The knight was knocked off his feet by the impact. As he went down, Harry fell with him. His head struck something, the concussion ringing through his helm, the visor of which snapped free from one of its rivets. At the same time, he sensed something rush past him – part of his brain twitching at the danger – the thump of something punching into the mud beside him. As he turned, trying to right himself, he saw it was a crossbow bolt. A moment earlier and it would have buried itself in Woodville’s skull.
The knight, struggling to untangle himself, saw it too. His eyes widened on the quarrel, then flicked in surprise to Harry, lying half on top of him, his face exposed by the broken visor swinging uselessly from his helm. Harry rolled away. He still had the bolt in his hand, but it was too late.
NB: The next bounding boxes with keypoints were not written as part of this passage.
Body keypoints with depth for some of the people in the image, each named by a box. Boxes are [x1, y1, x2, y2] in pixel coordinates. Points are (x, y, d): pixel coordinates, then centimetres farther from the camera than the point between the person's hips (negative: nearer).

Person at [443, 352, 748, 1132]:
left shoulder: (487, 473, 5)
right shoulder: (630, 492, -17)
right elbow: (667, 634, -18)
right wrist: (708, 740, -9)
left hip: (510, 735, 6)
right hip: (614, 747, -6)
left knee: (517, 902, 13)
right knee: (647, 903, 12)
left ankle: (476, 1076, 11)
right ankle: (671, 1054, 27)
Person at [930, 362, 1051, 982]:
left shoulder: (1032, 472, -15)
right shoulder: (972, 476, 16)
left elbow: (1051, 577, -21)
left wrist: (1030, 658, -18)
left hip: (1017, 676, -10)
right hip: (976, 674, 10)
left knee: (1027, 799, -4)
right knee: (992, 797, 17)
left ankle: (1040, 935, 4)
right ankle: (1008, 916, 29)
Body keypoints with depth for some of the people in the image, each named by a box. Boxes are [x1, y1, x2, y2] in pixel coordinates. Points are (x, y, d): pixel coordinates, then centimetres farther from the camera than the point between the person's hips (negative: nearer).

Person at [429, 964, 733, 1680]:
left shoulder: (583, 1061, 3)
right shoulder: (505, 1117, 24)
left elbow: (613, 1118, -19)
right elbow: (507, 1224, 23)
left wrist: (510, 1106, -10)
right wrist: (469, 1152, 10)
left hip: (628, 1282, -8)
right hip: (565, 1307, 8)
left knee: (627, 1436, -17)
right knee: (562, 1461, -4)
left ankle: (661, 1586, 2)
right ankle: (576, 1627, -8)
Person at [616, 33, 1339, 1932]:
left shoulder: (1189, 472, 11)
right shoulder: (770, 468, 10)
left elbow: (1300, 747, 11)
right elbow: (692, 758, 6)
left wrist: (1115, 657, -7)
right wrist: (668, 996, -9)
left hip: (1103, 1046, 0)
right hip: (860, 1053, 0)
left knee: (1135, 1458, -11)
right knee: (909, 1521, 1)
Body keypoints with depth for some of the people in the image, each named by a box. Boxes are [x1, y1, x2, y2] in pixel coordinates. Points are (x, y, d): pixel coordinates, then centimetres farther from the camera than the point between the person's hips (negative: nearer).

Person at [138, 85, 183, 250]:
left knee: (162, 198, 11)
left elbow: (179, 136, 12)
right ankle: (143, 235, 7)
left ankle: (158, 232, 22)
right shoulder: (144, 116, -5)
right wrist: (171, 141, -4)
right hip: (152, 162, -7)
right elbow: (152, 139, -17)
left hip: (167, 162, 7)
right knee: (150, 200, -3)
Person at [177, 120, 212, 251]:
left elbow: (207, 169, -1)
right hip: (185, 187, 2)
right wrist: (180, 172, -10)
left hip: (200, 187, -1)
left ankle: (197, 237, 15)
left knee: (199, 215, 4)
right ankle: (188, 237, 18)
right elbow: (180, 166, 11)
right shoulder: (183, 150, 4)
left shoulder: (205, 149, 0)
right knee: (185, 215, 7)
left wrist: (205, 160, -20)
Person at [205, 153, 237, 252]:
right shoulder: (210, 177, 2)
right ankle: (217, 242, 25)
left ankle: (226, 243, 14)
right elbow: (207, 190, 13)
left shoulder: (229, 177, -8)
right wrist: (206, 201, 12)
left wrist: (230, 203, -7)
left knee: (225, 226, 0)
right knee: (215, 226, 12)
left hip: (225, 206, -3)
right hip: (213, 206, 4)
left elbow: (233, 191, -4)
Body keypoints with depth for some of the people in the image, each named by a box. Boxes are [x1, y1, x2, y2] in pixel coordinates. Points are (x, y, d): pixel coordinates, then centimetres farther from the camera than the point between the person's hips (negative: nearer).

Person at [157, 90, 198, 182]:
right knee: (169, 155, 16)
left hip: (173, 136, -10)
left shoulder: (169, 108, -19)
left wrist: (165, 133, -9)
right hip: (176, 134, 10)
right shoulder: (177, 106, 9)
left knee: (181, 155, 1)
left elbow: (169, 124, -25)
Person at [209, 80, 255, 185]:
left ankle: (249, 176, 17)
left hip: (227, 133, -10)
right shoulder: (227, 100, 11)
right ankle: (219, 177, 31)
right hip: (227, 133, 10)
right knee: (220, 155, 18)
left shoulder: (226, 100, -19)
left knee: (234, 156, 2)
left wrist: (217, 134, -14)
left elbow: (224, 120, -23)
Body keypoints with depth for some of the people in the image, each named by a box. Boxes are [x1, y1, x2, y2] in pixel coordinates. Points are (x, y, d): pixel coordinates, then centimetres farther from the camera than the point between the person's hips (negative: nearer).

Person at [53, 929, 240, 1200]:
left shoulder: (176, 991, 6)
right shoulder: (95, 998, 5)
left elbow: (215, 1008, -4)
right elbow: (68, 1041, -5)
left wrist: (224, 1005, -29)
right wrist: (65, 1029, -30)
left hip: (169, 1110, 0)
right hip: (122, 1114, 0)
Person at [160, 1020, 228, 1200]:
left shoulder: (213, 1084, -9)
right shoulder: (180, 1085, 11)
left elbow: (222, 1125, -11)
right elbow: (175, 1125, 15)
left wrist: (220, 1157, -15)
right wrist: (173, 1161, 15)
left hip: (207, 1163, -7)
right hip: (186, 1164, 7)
He dropped it.
Woodville scrabbled to his feet under a renewed volley by his archers, which sent the Moors beyond the battlements ducking for cover. His surcoat was soaked with mud. Tearing his gaze from Harry, the knight turned and ran for one of the bastidas. Harry crawled to his feet. He stared dumbly after Woodville, who disappeared inside the tower’s maw slinging his shield over his shoulder. Pushed and jostled by all those now following the knight, Harry found himself briefly face to face with Rodrigo, but the hidalgo, wild-eyed, battle-drunk, hardly seemed to recognise him. Tilting his head back, his visor swinging from his face like a metal flap of skin, Harry saw the hatch of the bastida burst open high above him.
Woodville emerged on the top, his blade flashing from its scabbard. He tackled the first man who leapt from the wall at him, sword scything the air. A brutal thrust of his blade and the Moor was felled, dropping from the tower like a stone. Woodville didn’t even bother to stab the second man who came at him, merely grabbed the man’s tunic, head-butted him in the face, then tossed him from the battlements. Then he was up and disappearing over the walls, followed by a host of Spanish fighters, erupting from the bastida like furious ants pouring from a nest. Beyond the walls, screams rose, punctuated by the clash of swords.